Closed-Door Bargaining and the Union Padlock
Last week, the editors of the Washington Post had this to say about the DC teachers’ contract negotiations:
Maybe it’s time for parents to get a look what’s going on in these closed-door talks. More than pay scales are at stake. Every aspect of classroom life — from the size of bulletin boards to teacher planning times to when principals can ask to look at lesson plans — is being decided. Given that secrecy hasn’t helped Ms. Rhee and Ms. Weingarten work out their differences, why not give the public more than a glimpse and some sound bites about the competing proposals? Each side claims to have a plan that will further the interests of students. Let them prove it.
To which Andrew Rotherham added:
And why not? This is a step that Jane Hannaway and I called for a few years ago as a general reform to today’s bargaining process and in general more transparency around policymaking is better. Yet while opening up negotiations more is perceived as not in interest of the teachers’ unions, I’m not sure that’s entirely true at all.
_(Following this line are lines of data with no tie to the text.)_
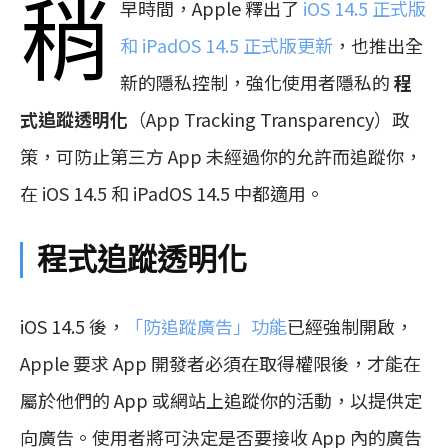
稍
早時間，Apple 釋出了
iOS 14.5 正式版
和 iPadOS 14.5 正式版更新
，也推出全
新的隱私控制，強化使用者隱私的
程
式追蹤透明化
（App Tracking Transparency）政
策，可防止第三方 App 未經過你的允許而追蹤你，
在 iOS 14.5 和 iPadOS 14.5 中都適用。
程式追蹤透明化
iOS 14.5 後，
「防追蹤廣告」功能
已經強制開啟，
Apple 要求 App 開發者必須在取得權限後，才能在
屬於他們的 App 或網站上追蹤你的活動，以提供定
向廣告。使用者將可決定是否要接收 App 內的廣告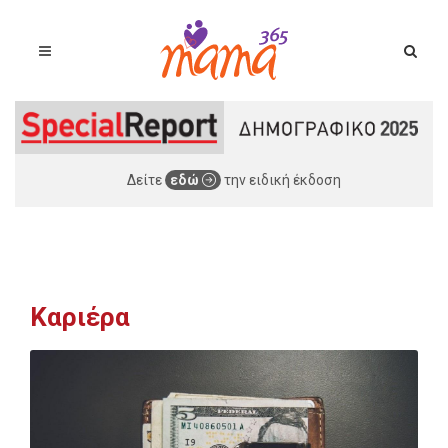
Δείτε
εδώ
την ειδική έκδοση
Καριέρα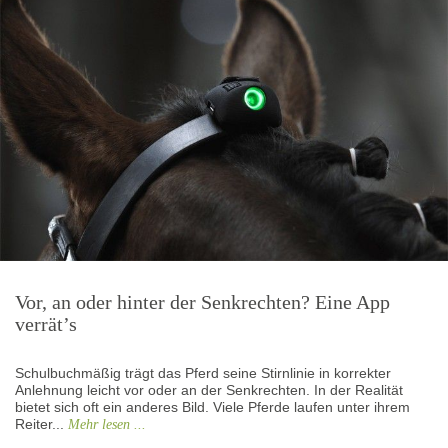
Vor, an oder hinter der Senkrechten? Eine App
verrät’s
Schulbuchmäßig trägt das Pferd seine Stirnlinie in korrekter
Anlehnung leicht vor oder an der Senkrechten. In der Realität
bietet sich oft ein anderes Bild. Viele Pferde laufen unter ihrem
Reiter...
Mehr lesen ...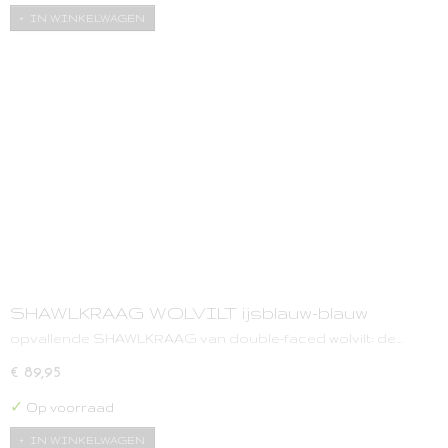
IN WINKELWAGEN
SHAWLKRAAG WOLVILT ijsblauw-blauw
opvallende SHAWLKRAAG van double-faced wolvilt: de…
€ 89,95
✓
Op voorraad
IN WINKELWAGEN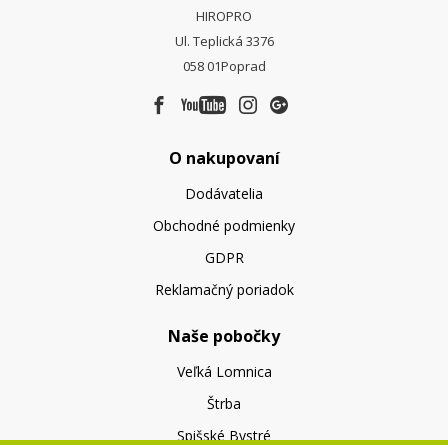
HIROPRO
Ul. Teplická 3376
058 01
Poprad
O nakupovaní
Dodávatelia
Obchodné podmienky
GDPR
Reklamačný poriadok
Naše pobočky
Veľká Lomnica
Štrba
Spišské Bystré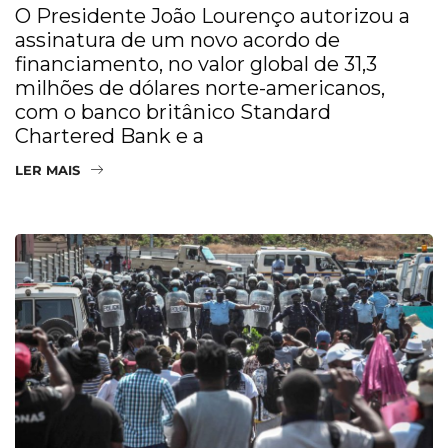
O Presidente João Lourenço autorizou a
assinatura de um novo acordo de
financiamento, no valor global de 31,3
milhões de dólares norte-americanos,
com o banco britânico Standard
Chartered Bank e a
LER MAIS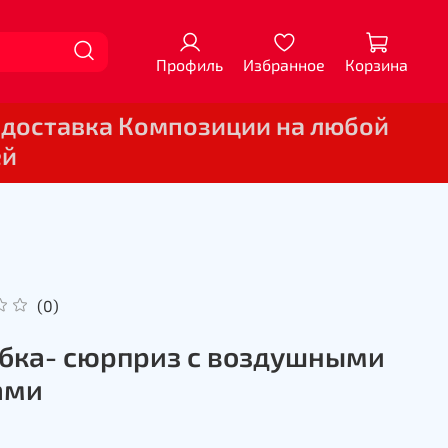
Профиль
Избранное
Корзина
 доставка Композиции на любой
ей
(0)
бка- сюрприз с воздушными
ами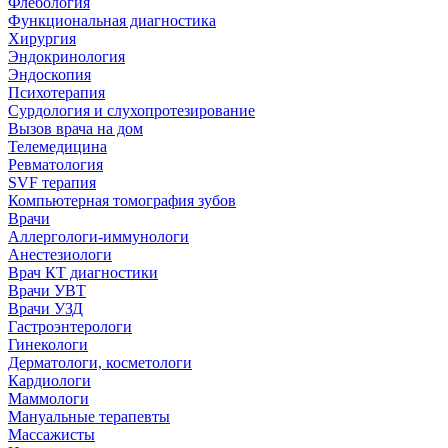
Флебология
Функциональная диагностика
Хирургия
Эндокринология
Эндоскопия
Психотерапия
Сурдология и слухопротезирование
Вызов врача на дом
Телемедицина
Ревматология
SVF терапия
Компьютерная томография зубов
Врачи
Аллергологи-иммунологи
Анестезиологи
Врач КТ диагностики
Врачи УВТ
Врачи УЗД
Гастроэнтерологи
Гинекологи
Дерматологи, косметологи
Кардиологи
Маммологи
Мануальные терапевты
Массажисты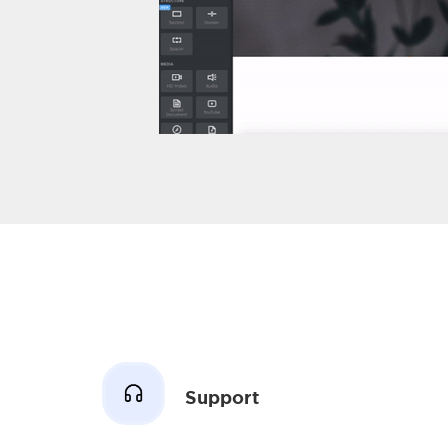
Support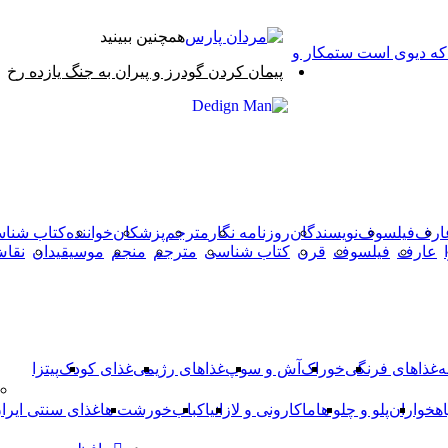
همچنین ببینید
 که دیوی است ستمکار و
بستن
پیمان کردن گودرز و پیران به جنگ یازده رخ
X
وایبر
فیس
دکمه
واتس
تلگرام
آپ
بوک
بازگشت
به
بالا
ارف
فیلسوف
نویسندگان
روزنامه نگار
مترجم
پزشکان
خواننده
کتاب شنا
عارف
فیلسوف
قرن
کتاب شناسی
مترجم
منجم
موسیقیدان
نقا
ه
غذاهای فرنگی
خوراک
آش و سوپ
غذاهای رژیمی
غذای کودک
پیتزا
اهخواران
پلو و چلو ها
ماکارونی و لازانیا
کباب
خورشت ها
غذای سنتی ایرا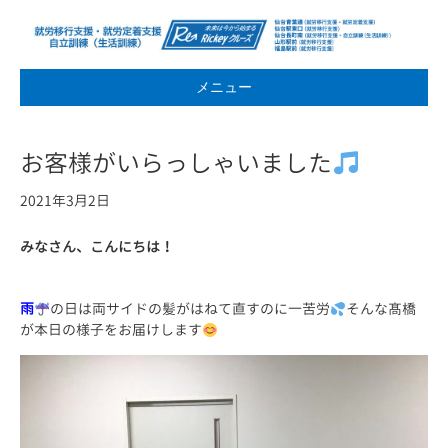
メニュー
お客様がいらっしゃいました
2021年3月2日
みなさん、こんにちは！
雨
の日は両サイドの髪がはねて直すのに一苦労
そんな髙橋
が本日の様子をお届けします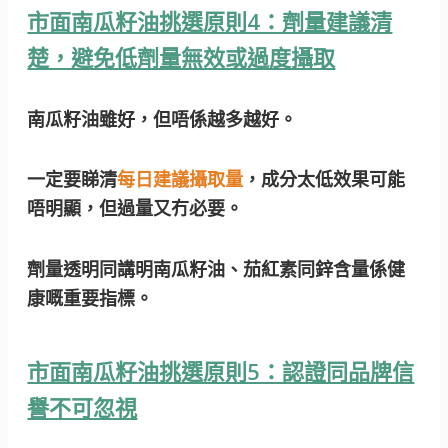
市面南瓜籽油挑選原則4：劑量建議清
楚，避免低劑量無效或過度攝取
南瓜籽油雖好，但唔係越多越好。
一定要睇清
每日建議攝取量
，成分太低效果可能
唔明顯，但過量又冇必要。
劑量透明同講明南瓜籽油、茄紅素同鋅含量係健
康嘅重要指標。
市面南瓜籽油挑選原則5：認證同品牌信
譽不可忽視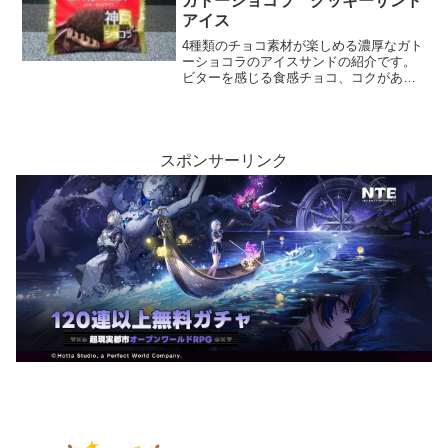
ガトーショコラ クッキーサンド
アイス
4種類のチョコ素材が楽しめる濃厚なガト
ーショコラのアイスサンドの紹介です。
ビターを感じる食感チョコ、コクがある
生チョコなど、4種が合わさることで濃厚
なチョコの世界へ誘ってくれます。チョ
コを満喫できる、チョコ好きの方に是非
ともおすすめしたいアイスです。
スポンサーリンク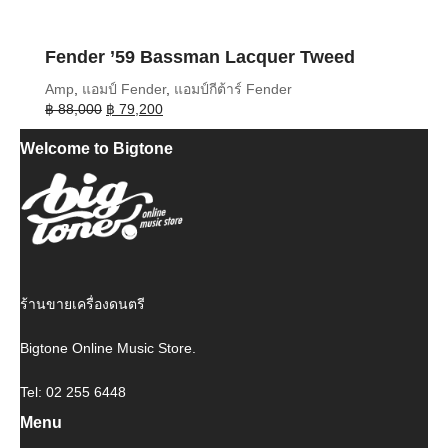
Fender ’59 Bassman Lacquer Tweed
Amp
,
แอมป์ Fender
,
แอมป์กีต้าร์ Fender
Original
Current
฿
88,000
฿
79,200
price
price
Welcome to Bigtone
was:
is:
฿ 88,000.
฿ 79,200.
ร้านขายเครื่องดนตรี
Bigtone Online Music Store.
Tel: 02 255 6448
Menu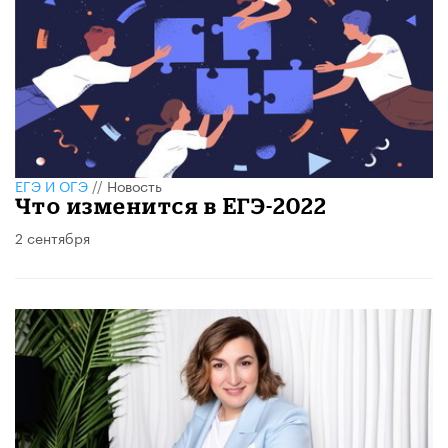
ЕГЭ И ОГЭ
//
Новость
Что изменится в ЕГЭ-2022
2 сентября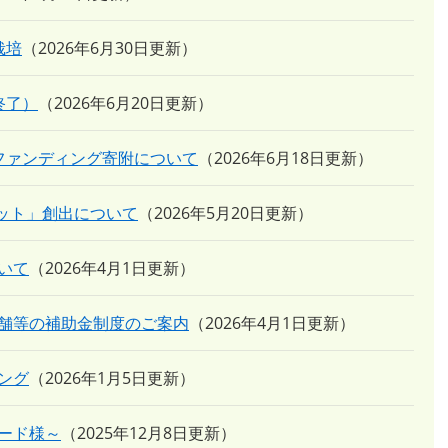
栽培
2026年6月30日更新
終了）
2026年6月20日更新
ファンディング寄附について
2026年6月18日更新
ジット」創出について
2026年5月20日更新
いて
2026年4月1日更新
舗等の補助金制度のご案内
2026年4月1日更新
ング
2026年1月5日更新
ード様～
2025年12月8日更新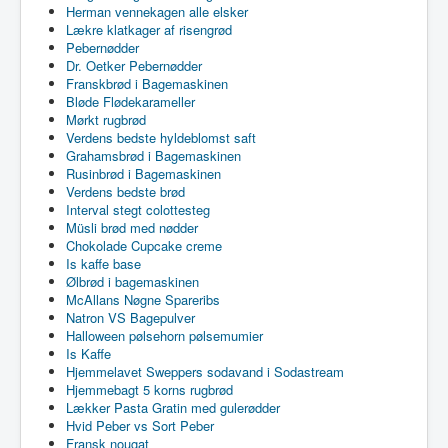
Herman vennekagen alle elsker
Lækre klatkager af risengrød
Pebernødder
Dr. Oetker Pebernødder
Franskbrød i Bagemaskinen
Bløde Flødekarameller
Mørkt rugbrød
Verdens bedste hyldeblomst saft
Grahamsbrød i Bagemaskinen
Rusinbrød i Bagemaskinen
Verdens bedste brød
Interval stegt colottesteg
Müsli brød med nødder
Chokolade Cupcake creme
Is kaffe base
Ølbrød i bagemaskinen
McAllans Nøgne Spareribs
Natron VS Bagepulver
Halloween pølsehorn pølsemumier
Is Kaffe
Hjemmelavet Sweppers sodavand i Sodastream
Hjemmebagt 5 korns rugbrød
Lækker Pasta Gratin med gulerødder
Hvid Peber vs Sort Peber
Fransk nougat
Contrary to popular belief, everything they ask for, even around key sticking points, isn’t indefensible.
Fortunately, we received some of the answer from John Scrudato, president of the Traverse City Education Association in Michigan, who had this response when the district posted its – and the union’s – contract proposals on its web site:
“I thought it was deplorable. This was done to make the teachers look like greedy, foolish people.”
Unions prefer a closed-door negotiation for a very simple reason - it neutralizes the public. It clouds the perception of who represents whom. In this model, the public plays the role of interested observers. The union and district administration hash out the details, and the results are presented to the citizenry. Sort of like the way we would watch negotiations between the Teamsters and UPS, or maintenance workers and the airlines. The public has an indirect interest in the outcome, but has no stake in the bargaining process.
Teacher union negotiators may inform their constituency – the members – about every detail of bargaining. And who are district negotiators allowed to inform? The school board and the superintendent. This maintains the facade that bargaining is strictly between “management” and labor.
If you open up negotiations, you change the dynamic entirely. The public becomes party to the bargaining. District negotiators are reminded they ostensibly represent the public, not just the administration. Unions are faced with a question they would rather not contemplate: If we are bargaining for the teachers, who are we bargaining against?